Ejercicios ->
1: Imprime todo el fragmento del texto sobre el Quijote que va desde "Bien porque cabrón" hasta "a alguien directamente.".
2: Según el texto sobre el Quijote, ¿qué alimentos le aconseja don Quijote a Sancho Panza que no coma?

Texto de la página ->
Cervantes lo usa con mucho recato, mediante un truco que hoy nos puede parecer pueril: recurrir al juego de palabras entre cabrito y cabrón. Tres veces aparece en el Quijote el término de forma similar a este párrafo del diálogo, cuajado de pullas, que mantienen el duque y Sancho Panza a propósito del vuelo de Clavileño.
«—Decidme, Sancho —preguntó el duque—: ¿vistes allá entre esas cabras algún cabrón?
—No, señor —respondió Sancho—, pero oí decir que ninguno pasaba de los cuernos de la luna». (II-XLI)
Bien porque cabrón no fuera un insulto tan familiar como hijo de puta, obviando la consanguineidad, bien por su mayor carga ofensiva, Cervantes lo utiliza muy poco y de forma solapada, nunca dirigido a alguien directamente.
Descendiendo unos escalones en la gravedad agraviante, si se me permite la tontería, encontramos un improperio muy popular en la época: harto de ajos. El olor de ajos y cebollas era considerado propio de villanos, como explica el propio don Quijote en los consejos segundos que dio a Sancho Panza:
«No comas ajos ni cebollas, porque no saquen por el olor tu villanería». (II-XLIII)

Datos proporcionados ->

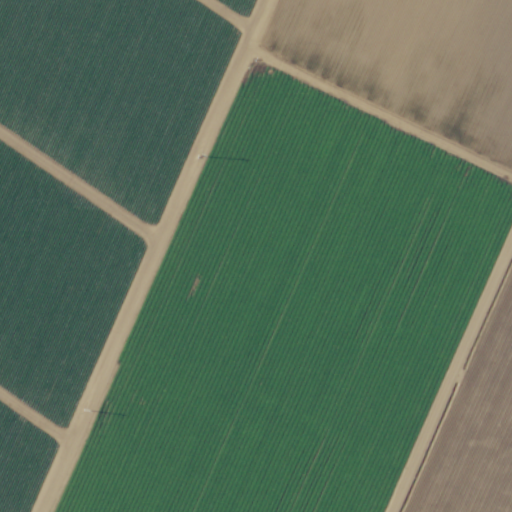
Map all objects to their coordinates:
crop: (256, 256)
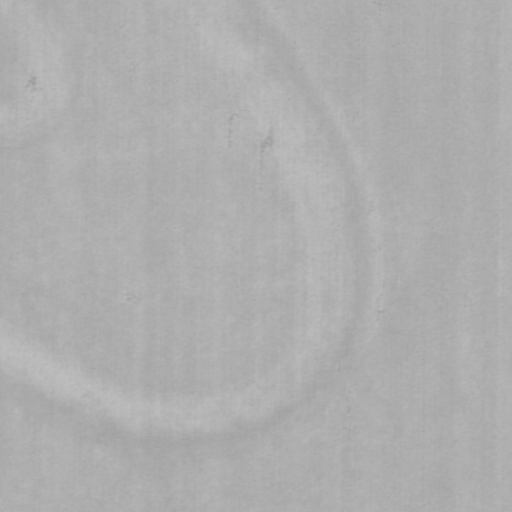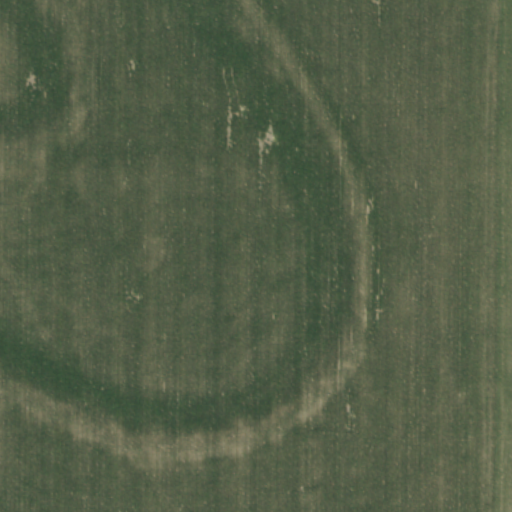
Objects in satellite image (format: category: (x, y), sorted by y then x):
crop: (255, 255)
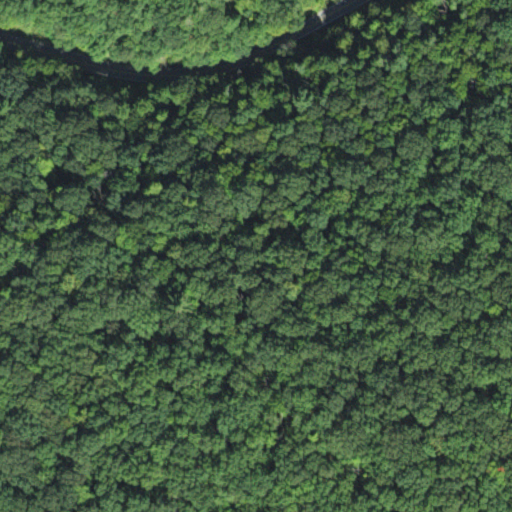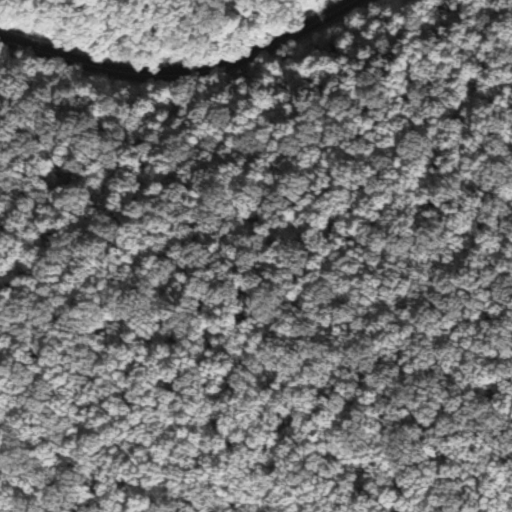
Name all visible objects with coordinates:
road: (187, 74)
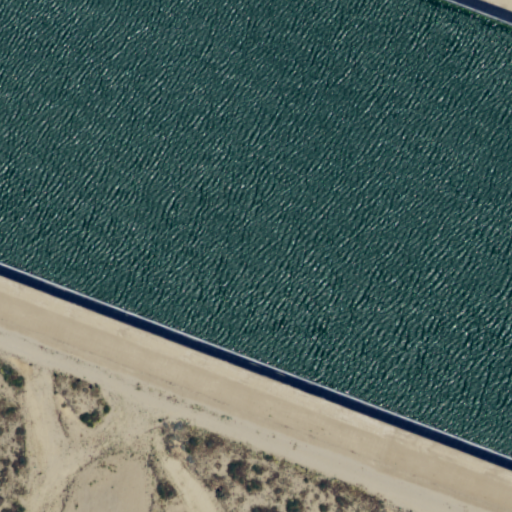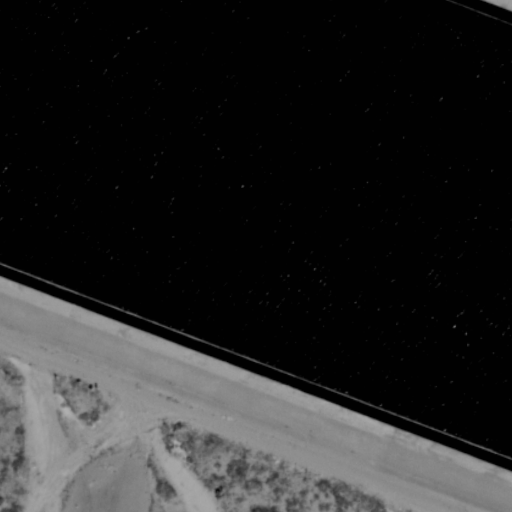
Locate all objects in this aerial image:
wastewater plant: (276, 201)
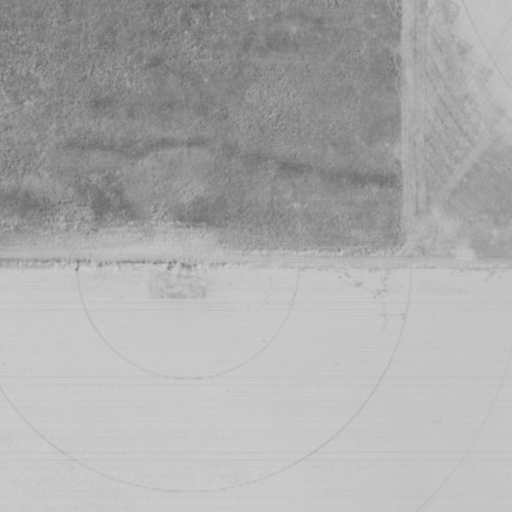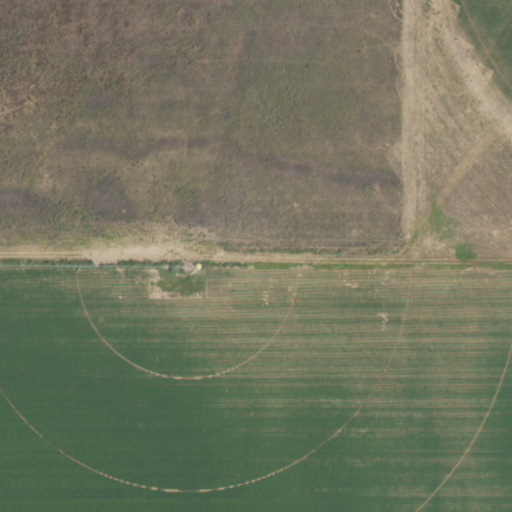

Soluciones ->
1:
Bien porque cabrón no fuera un insulto tan familiar como hijo de puta, obviando la consanguineidad, bien por su mayor carga ofensiva, Cervantes lo utiliza muy poco y de forma solapada, nunca dirigido a alguien directamente.

2: Ajos y cebollas.